The economic programs Hogan reviewed—the federal Canada Emergency Response Benefit (CERB) and the wage subsidy—were crafted, executed and delivered with unmatched speed.
They weren’t perfect, but the circumstances didn’t allow for perfection and ensuring people had the help they need was worth the risk, Hogan found.
Nevertheless, she said, the government is on the hook.
Her audits flagged missed opportunities to make sure the money went where it was most needed. Her CERB audit noted that the Canada Revenue Agency could have used existing information on known fraudsters to flag problematic CERB applications.
The wage-subsidy audit noted the agency opted not to audit selected, problematic companies.
“Extensive efforts will be required by the government to make sure payments were appropriate and to recover payments that should not have been made.”
The Public Health Agency of Canada set itself up for challenges responding to COVID-19 by failing to fully implement recommendations from previous health emergencies, dating all the way back to the SARS crisis of 2003, Hogan found.
Emergency plans that were supposed to be routinely updated were not, aging technology was not replaced, mechanisms to gather and share surveillance data with the world, the government and the provinces were lacking.
Meanwhile, as the novel coronavirus began to spread globally last January, the Public Health Agency failed to do long-term risk assessments to Canada, focusing instead on short-term risks and telling Canadians the risk to Canada was low.
Once that changed, and restrictions began to roll out to slow the spread in Canada, the Canada Border Services Agency moved fast to help lock down the border, but public health still wasn’t up to speed, Hogan found.

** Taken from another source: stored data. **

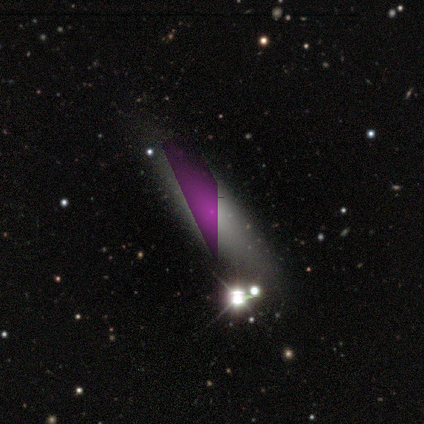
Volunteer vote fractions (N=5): A smooth galaxy with no disk features (60%) that is cigar-shaped (100%). Merging: none (67%).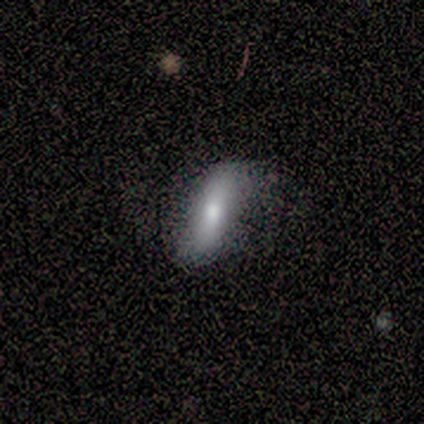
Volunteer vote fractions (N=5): smooth_or_featured: smooth (p=0.80) [alt: featured or disk p=0.20]
how_rounded: cigar-shaped (p=0.75) [alt: in between p=0.25]
merging: none (p=0.80) [alt: minor disturbance p=0.20]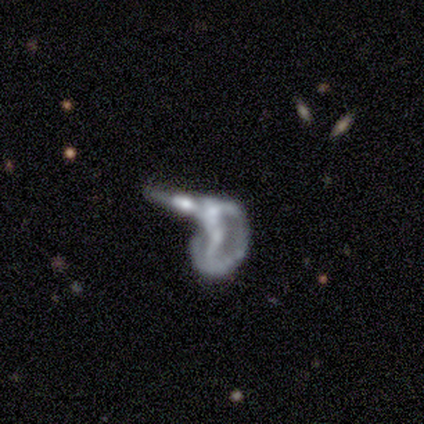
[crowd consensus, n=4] This appears to be a smooth galaxy with no disk features (50%) that is in between round and cigar-shaped (50%, tied with cigar-shaped). Merging: merger (100%).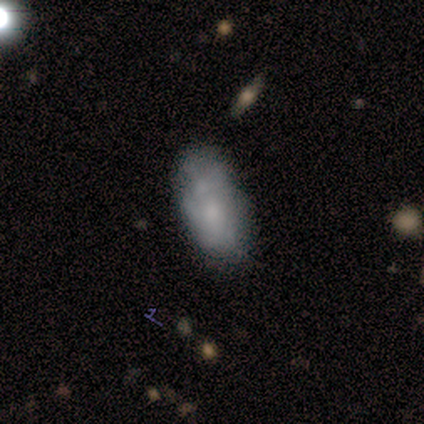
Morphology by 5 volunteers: Volunteers were most divided on "smooth or featured": smooth: 80%, featured or disk: 20%, star or artifact: 0%. More confident: how rounded — in between (100%); merging — none (80%).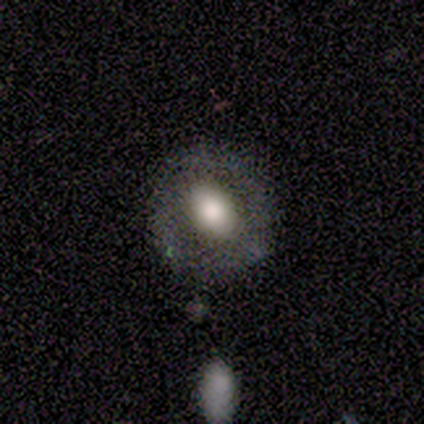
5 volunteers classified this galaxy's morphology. Q: Smooth or featured?
A: featured or disk (80%); runner-up: smooth (20%)
Q: Edge-on disk?
A: no (100%)
Q: Bar?
A: no (75%); runner-up: strong (25%)
Q: Spiral arms?
A: no (100%)
Q: Bulge size?
A: moderate (100%)
Q: Merging?
A: none (100%)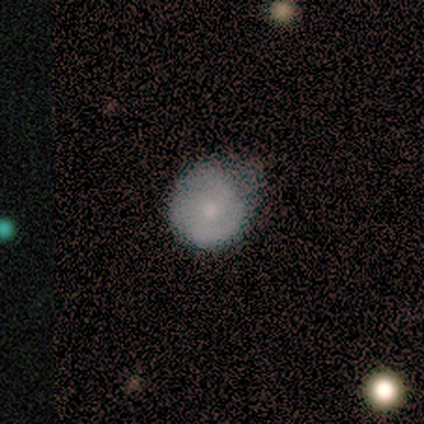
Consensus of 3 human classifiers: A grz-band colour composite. It shows a smooth galaxy with no disk features (100%) that is in between round and cigar-shaped (67%). Merging: minor disturbance (67%).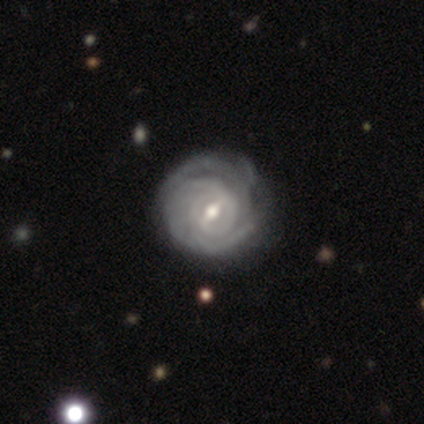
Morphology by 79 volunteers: This is clearly a featured or disk galaxy (87%). It is clearly not viewed edge-on (99%). Bar: possibly weak (54%). Spiral arm pattern: clearly yes (100%). Spiral arm count: marginally can't tell (32%). Spiral winding: clearly tight (90%). Central bulge: likely moderate (68%). Merging: marginally none (35%).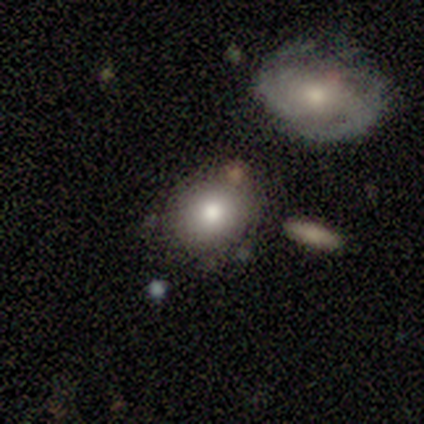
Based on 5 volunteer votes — Smooth or featured?
  - smooth: 80% *
  - featured or disk: 20%
  - star or artifact: 0%
How rounded?
  - round: 75% *
  - in between: 25%
  - cigar-shaped: 0%
Merging?
  - none: 80% *
  - merger: 20%
  - minor disturbance: 0%
  - major disturbance: 0%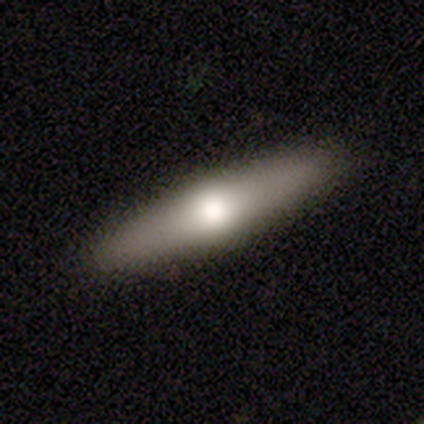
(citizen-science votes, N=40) featured or disk 52%, smooth 45%, star or artifact 2%. Down the decision tree: edge-on disk — yes (90%); edge-on bulge — rounded (89%); merging — none (69%).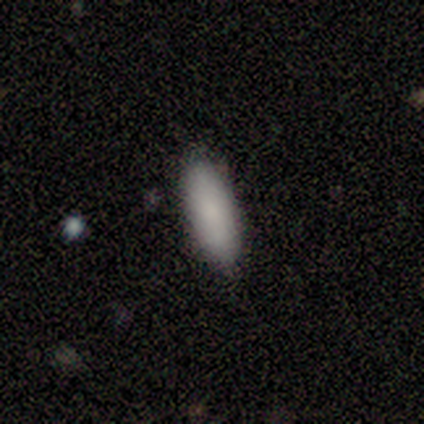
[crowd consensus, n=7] Smooth or featured? smooth (86%)
How rounded? in between (83%)
Merging? none (86%)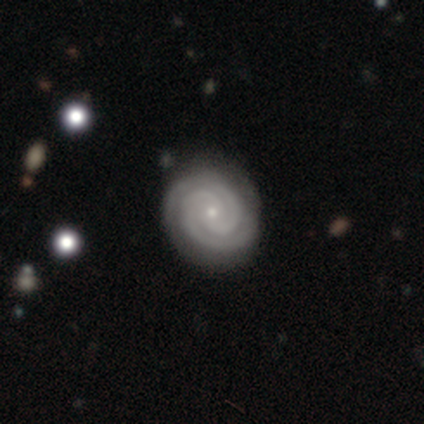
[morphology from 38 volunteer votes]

Between May 5 and June 30—well after the border had been closed to all but essential travel—the agency had no idea whether 66 percent of those who were supposed to quarantine upon arrival were actually doing it.
Fewer than half of those suspected of not following quarantine orders were referred to law enforcement either, the audit found.
Trouble collecting data on incoming travellers was only one of the gaps in how much federal authorities knew about the spread of virus in Canada, as the data filtering up from the provinces was also incomplete.
In response to Hogan’s work, the Public Health Agency said it has begun its implementing its own changes with an eye toward having better systems in place within the next two years.
The intergovernmental approach required to the pandemic has seen Hogan decide to try a novel approach to a future audit of the latest stage of the crisis: how well the national vaccine rollout program has worked.
She said she has begun conversations with the provinces to see if they can co-ordinate efforts to review that program.
Future audits of other elements of the pandemic are underway as well, Hogan said, with some shelved for now due to a request from the government to leave public servants focused on the response itself, she said.
The Liberals are beginning to cast forward to pandemic recovery and exploring economic stimulus programs designed to get things humming anew.
But in an unrelated audit also released Thursday, Hogan found one avenue they might use to do that—infrastructure spending—is already not on track.
Hogan warned that the slow pace of spending and lack of information on results from the government’s $188-billion, 12-year infrastructure plan could mean the funding fails to meet the lofty goals the Liberals set for it five years ago.